Public Release: 

Worrying rise in deaths from alcoholic liver disease

Mortality from liver disease in the West Midlands, 1993-2000: observational study, BMJ Volume 325, pp 312-3

BMJ

Deaths from alcoholic liver disease have increased in the West Midlands in the past decade, reflecting a nationwide trend, according to researchers in this week's BMJ.

The study was set in three boroughs in the West Midlands with a total population of 837,000. Death rates were obtained from the Office for National Statistics.

Deaths from primary liver disease increased from 6 per 100,000 population in 1993 to 13 per 100,000 in 2000. The increase was almost exclusively the result of alcoholic liver disease, and death rates were similar for white men, white women, and Asian men.

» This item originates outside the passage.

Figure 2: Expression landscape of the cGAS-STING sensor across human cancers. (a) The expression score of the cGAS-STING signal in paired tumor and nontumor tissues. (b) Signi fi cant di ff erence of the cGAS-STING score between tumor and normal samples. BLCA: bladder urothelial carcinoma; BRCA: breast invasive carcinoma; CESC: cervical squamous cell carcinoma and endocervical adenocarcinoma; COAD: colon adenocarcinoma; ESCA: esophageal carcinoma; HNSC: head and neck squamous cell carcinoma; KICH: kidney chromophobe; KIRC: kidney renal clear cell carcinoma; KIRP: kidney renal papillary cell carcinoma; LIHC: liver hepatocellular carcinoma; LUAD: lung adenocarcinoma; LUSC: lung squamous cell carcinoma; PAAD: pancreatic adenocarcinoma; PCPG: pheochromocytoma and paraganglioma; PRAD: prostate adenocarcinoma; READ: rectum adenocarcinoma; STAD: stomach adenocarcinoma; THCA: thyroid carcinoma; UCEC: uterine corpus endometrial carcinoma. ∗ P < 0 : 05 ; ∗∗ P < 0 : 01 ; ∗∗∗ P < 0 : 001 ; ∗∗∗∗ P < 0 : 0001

After alcoholic liver disease, the largest cause of death was "unspecified" liver disease with an annual incidence of 2.5 per 100,000 population. Alcohol misuse was the presumed cause in 67% of cases identified by the research team.

This apparent increase might be the result of increasing alcohol consumption, but available evidence does not show any notable increase in the total national alcohol consumption in the past decade nor in the number of people drinking heavily, say the authors.

These data have important implications for public health and hospital physicians. The halting or reversal of the trend in deaths from alcoholic liver disease requires further public emphasis on the risk of fatal liver disease from excessive alcohol consumption, they conclude.